Quote the records below in full, exactly as given, with the images taken out.
---------------
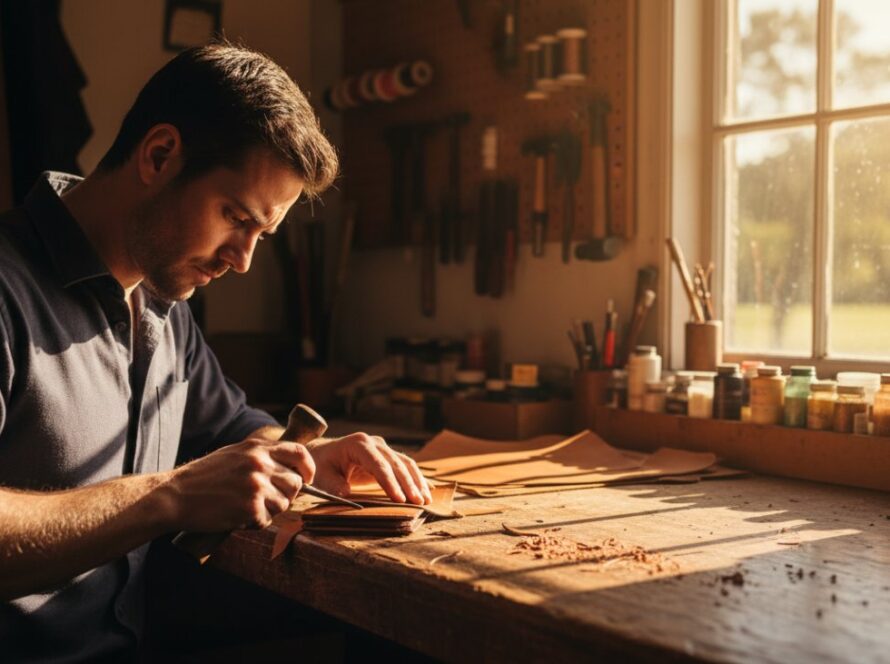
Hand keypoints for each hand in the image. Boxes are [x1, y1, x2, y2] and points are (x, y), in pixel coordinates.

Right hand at [168, 437, 315, 530]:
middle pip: (296, 483)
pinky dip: (254, 523)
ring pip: (284, 504)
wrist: (175, 495)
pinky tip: (236, 516)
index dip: (308, 468)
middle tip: (264, 500)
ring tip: (244, 507)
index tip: (307, 478)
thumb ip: (261, 456)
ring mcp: (256, 485)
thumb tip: (290, 467)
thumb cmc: (203, 477)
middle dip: (285, 495)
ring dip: (268, 510)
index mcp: (257, 448)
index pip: (299, 453)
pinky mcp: (250, 507)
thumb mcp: (234, 453)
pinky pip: (267, 520)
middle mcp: (260, 463)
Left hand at [307, 433, 431, 504]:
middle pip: (396, 463)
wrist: (322, 454)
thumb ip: (333, 485)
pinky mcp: (388, 456)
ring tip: (426, 500)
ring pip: (405, 463)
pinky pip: (405, 466)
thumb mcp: (322, 476)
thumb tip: (346, 495)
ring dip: (417, 482)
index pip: (378, 464)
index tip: (399, 499)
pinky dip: (416, 478)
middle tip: (418, 502)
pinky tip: (426, 490)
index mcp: (358, 444)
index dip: (390, 482)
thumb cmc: (321, 466)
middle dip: (408, 484)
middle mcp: (374, 443)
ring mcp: (383, 448)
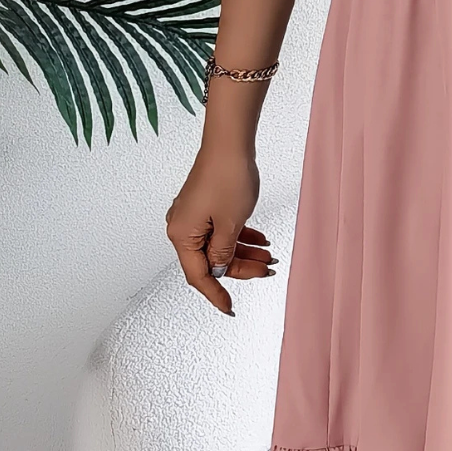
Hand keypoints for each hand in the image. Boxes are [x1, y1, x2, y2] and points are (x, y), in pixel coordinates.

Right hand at [166, 143, 274, 314]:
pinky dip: (240, 235)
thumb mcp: (230, 224)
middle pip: (211, 260)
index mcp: (182, 236)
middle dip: (240, 267)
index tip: (229, 308)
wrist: (230, 143)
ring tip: (269, 255)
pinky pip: (220, 229)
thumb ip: (224, 252)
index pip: (199, 276)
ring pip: (219, 244)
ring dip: (244, 251)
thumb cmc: (227, 177)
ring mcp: (193, 215)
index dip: (216, 293)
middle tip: (266, 270)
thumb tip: (218, 269)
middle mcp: (182, 227)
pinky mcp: (204, 205)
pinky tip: (260, 238)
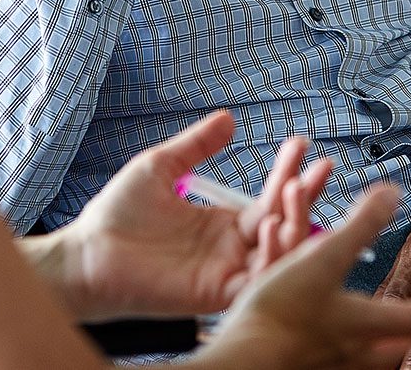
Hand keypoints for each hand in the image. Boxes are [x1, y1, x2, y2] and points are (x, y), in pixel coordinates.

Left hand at [50, 110, 332, 320]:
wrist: (88, 253)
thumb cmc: (117, 215)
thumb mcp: (161, 167)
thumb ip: (196, 146)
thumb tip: (228, 118)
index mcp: (223, 223)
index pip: (269, 198)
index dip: (288, 172)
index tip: (301, 143)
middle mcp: (231, 249)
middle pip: (285, 224)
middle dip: (306, 196)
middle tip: (322, 167)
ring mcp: (226, 272)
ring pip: (280, 254)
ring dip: (296, 223)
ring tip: (296, 189)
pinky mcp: (215, 293)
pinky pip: (257, 280)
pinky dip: (273, 256)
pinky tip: (274, 225)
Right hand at [196, 185, 410, 369]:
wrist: (243, 360)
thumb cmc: (284, 311)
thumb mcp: (325, 257)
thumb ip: (360, 226)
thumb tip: (392, 194)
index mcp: (362, 323)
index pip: (407, 317)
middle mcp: (348, 352)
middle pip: (387, 352)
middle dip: (401, 341)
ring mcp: (323, 367)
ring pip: (356, 364)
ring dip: (367, 352)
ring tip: (367, 345)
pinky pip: (321, 364)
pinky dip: (326, 355)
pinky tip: (318, 352)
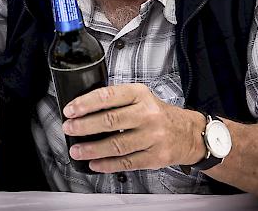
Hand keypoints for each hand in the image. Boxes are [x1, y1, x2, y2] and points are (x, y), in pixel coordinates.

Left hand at [62, 83, 205, 172]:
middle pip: (110, 120)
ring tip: (77, 150)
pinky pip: (127, 162)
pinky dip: (107, 164)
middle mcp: (147, 114)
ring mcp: (153, 136)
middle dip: (85, 126)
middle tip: (69, 129)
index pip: (108, 96)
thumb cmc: (157, 113)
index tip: (70, 110)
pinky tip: (94, 163)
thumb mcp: (139, 97)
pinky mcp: (155, 156)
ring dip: (92, 149)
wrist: (187, 132)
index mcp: (139, 94)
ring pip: (117, 144)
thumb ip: (115, 100)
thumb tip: (82, 110)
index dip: (86, 103)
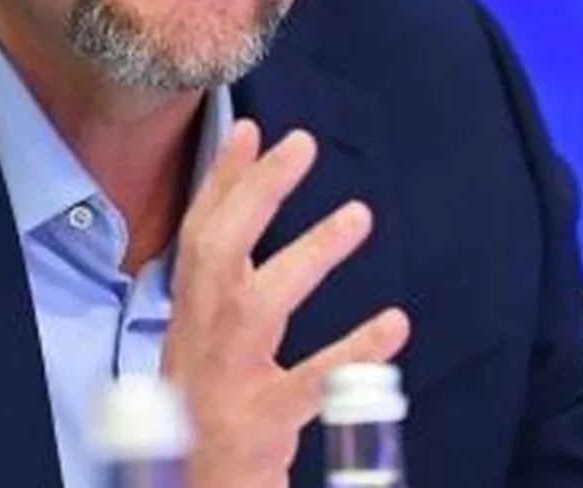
---------------
** Finished task **
Hand keypoints for each hand in the image. Boxes are [x1, y1, x2, y2] and points are (x, y), in pixel coordinates.

Right hand at [168, 437, 315, 530]:
middle pip: (296, 483)
pinky dip: (254, 523)
ring pip: (284, 504)
wrist: (175, 495)
pinky tip: (236, 516)
index dip: (308, 468)
middle tip: (264, 500)
ring tip: (244, 507)
index tip: (307, 478)
thumb ip: (261, 456)
ring mcp: (256, 485)
thumb tip: (290, 467)
thumb cmc: (203, 477)
middle dip: (285, 495)
ring dip: (268, 510)
index mcp: (257, 448)
index pip: (299, 453)
pinky mcp: (250, 507)
thumb mcp: (234, 453)
pinky pip: (267, 520)
middle mcp: (260, 463)
Left hand at [307, 433, 431, 504]:
middle pip: (396, 463)
wrist: (322, 454)
thumb ip: (333, 485)
pinky mcp: (388, 456)
ring tip: (426, 500)
ring pip: (405, 463)
pinky pip: (405, 466)
thumb mcp: (322, 476)
thumb tip: (346, 495)
ring dip: (417, 482)
index pip: (378, 464)
index tip: (399, 499)
pinky dip: (416, 478)
middle tip: (418, 502)
pinky tip: (426, 490)
index mcp: (358, 444)
index dip: (390, 482)
thumb cmc: (321, 466)
middle dip: (408, 484)
middle mcp: (374, 443)
ring mcp: (383, 448)
Hand keypoints for each hand in the image. Boxes are [x1, y1, x2, y2] and points are (x, y), in pixel coordinates.

Right hand at [166, 143, 274, 314]:
pinky dip: (240, 235)
thumb mcp: (230, 224)
middle pip: (211, 260)
index mcp: (182, 236)
middle dip: (240, 267)
index tip: (229, 308)
wrist: (230, 143)
ring tip: (269, 255)
pinky pip: (220, 229)
thumb ip: (224, 252)
index pip: (199, 276)
ring pip: (219, 244)
ring dip: (244, 251)
thumb cmc: (227, 177)
ring mcp: (193, 215)
index dip: (216, 293)
middle tip: (266, 270)
thumb tip: (218, 269)
middle mcp: (182, 227)
pinky mcp: (204, 205)
pinky tip: (260, 238)
Hand keypoints for each hand in the image. Boxes are [x1, y1, x2, y2] and points are (x, y), in pixel coordinates.

Left hand at [50, 110, 332, 320]:
wrist: (88, 253)
thumb cmc: (117, 215)
thumb mcp: (161, 167)
thumb ip: (196, 146)
thumb tip: (228, 118)
index mcp: (223, 223)
index pip: (269, 198)
index dip: (288, 172)
index tip: (301, 143)
middle mcp: (231, 249)
middle pip: (285, 224)
middle dip: (306, 196)
middle tip: (322, 167)
ring mcp: (226, 272)
ring pip: (280, 254)
ring dip: (296, 223)
ring tip: (296, 189)
pinky mcp: (215, 293)
pinky pip: (257, 280)
pinky dip: (273, 256)
pinky tip: (274, 225)
Right hand at [196, 185, 410, 369]:
wrist: (243, 360)
thumb cmc: (284, 311)
thumb mcp: (325, 257)
thumb ip: (360, 226)
thumb tip: (392, 194)
index mcp: (362, 323)
index pip: (407, 317)
middle mcp: (348, 352)
middle pip: (387, 352)
middle dip: (401, 341)
ring mcp: (323, 367)
ring pip: (356, 364)
ring dip: (367, 352)
ring tip: (367, 345)
pinky pip: (321, 364)
pinky dip: (326, 355)
pinky tip: (318, 352)
Hand keypoints for each hand in the image. Boxes are [x1, y1, x2, y2] and points are (x, y), in pixel coordinates.

Left hand at [62, 83, 205, 172]:
middle pip: (110, 120)
ring tip: (77, 150)
pinky pip: (127, 162)
pinky dip: (107, 164)
middle mcp: (147, 114)
ring mcp: (153, 136)
middle dip: (85, 126)
middle tip: (69, 129)
index pip: (108, 96)
thumb cmc: (157, 113)
index tip: (70, 110)
pinky tip: (94, 163)
thumb mcp: (139, 97)
pinky mcp: (155, 156)
ring dip: (92, 149)
wrist: (187, 132)
index mcp: (139, 94)
ring pip: (117, 144)
thumb ip: (115, 100)
thumb tip: (82, 110)
index dip: (86, 103)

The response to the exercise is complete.